━━━ Recorded information ━━━

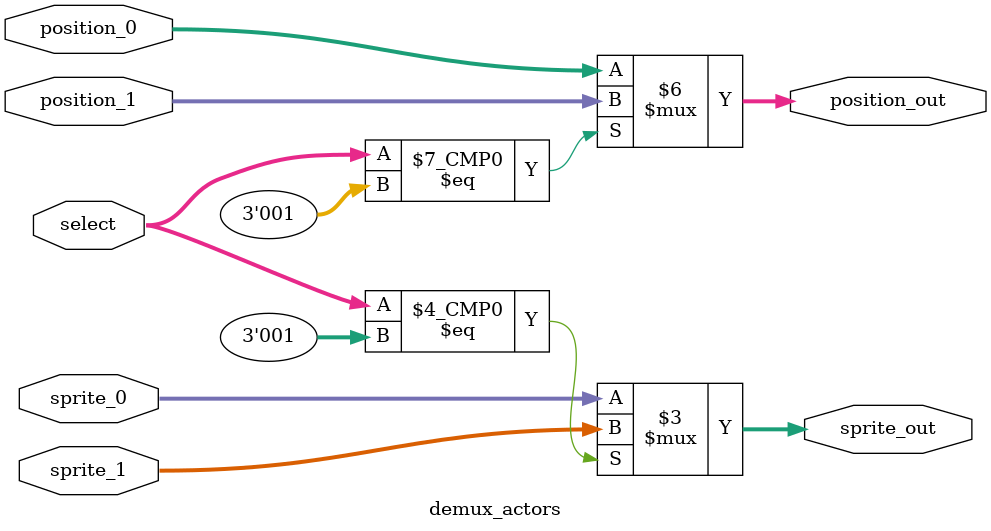
<source format=v>

module demux_actors
(
    input wire [11:0] position_0, input wire [7:0] sprite_0,
    input wire [11:0] position_1, input wire [7:0] sprite_1,
    input wire  [2:0] select,
    output reg [11:0] position_out, output reg [7:0] sprite_out
);

always @(*)
begin
    case (select)
        0:
            begin
                position_out <= position_0;
                sprite_out <= sprite_0;
            end

        1:
            begin
                position_out <= position_1;
                sprite_out <= sprite_1;
            end

        default:
            begin
                position_out <= position_0;
                sprite_out <= sprite_0;
            end
    endcase
end

endmodule
</source>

━━━

- Task to complete -
Which lines above hold the word "input"? Copy each of them.

- Response for this exercise -
    input wire [11:0] position_0, input wire [7:0] sprite_0,
    input wire [11:0] position_1, input wire [7:0] sprite_1,
    input wire  [2:0] select,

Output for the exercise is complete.